Suliman Omar, Kam Air’s commercial director, confirmed to TPM that his airline had last been able to fly a charter out of Mazar on Sept. 2.

“Those were the last flights, and after that the new government said, we will not let any aircraft depart with passengers holding nothing,” Omar said, referring to a Taliban edict requiring all leaving passengers to have working passports and visa approval before departure. 

What two people involved in the evacuation effort described as “the real Taliban” took over the Mazar airport on Sept. 2, replacing what had apparently been a sleepier, more relaxed northern variant of the Islamist group. The apparent result was that charters that had received approvals to depart on Sept. 3 from the U.S. government were unable to leave. 

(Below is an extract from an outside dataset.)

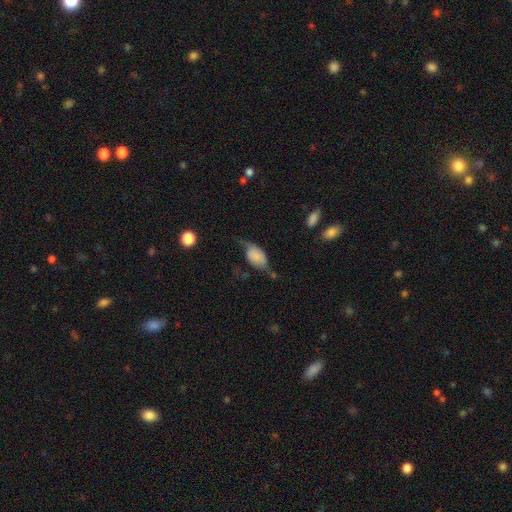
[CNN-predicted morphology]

Hazami Baldama, an activist who has worked with Sayara on the flights, told TPM on Sept. 9 that she had been working with Sen. Richard Blumenthal (D-CT)’s office to get the flights out.

“We’re trying to get to the bottom of where the breakdown is here,” she said.

The freeze in flights set off a round of activity on Capitol Hill, with senators calling the State Department demanding to know what was going on. Blumenthal’s office issued a statement on Sept. 6 openly criticizing Blinken after he accused the groups of not having their paperwork in, while Sen. Ted Cruz (R-TX) cast his lot in with Beck.

Blinken may have been correct about Mercury One, however: as of Sept. 2, the group appears to have claimed both that all of the planes in Mazar were its own – stoking confusion among government officials trying to get approvals for flights – and that the State Department had unduly failed to issue it the diplomatic notes, landing permissions, passenger manifest approvals, and flight codes needed to take off.

Beck – aided by friends in Congress like House Foreign Affairs Committee ranking member Rep. Michael McCaul (R-TX) – has continued to claim that his people are being held “hostage,” though he said recently that his subordinates were telling him to shut his “fat mouth” over revealing operational details about the evacuation. 

Baldama, the activist working with Sayara on the effort, told TPM last week that Beck’s rhetoric around the flights had been “damaging.”

“None of the members of our flights were held hostage,” she said. “The Taliban wants to be seen as this benevolent government, and we know who they are – but the point is that this western savior complex is really playing negatively.”

“The longer it’s dragged out, the more it jeopardizes the safety and security of our people, and their mental turmoil,” she added.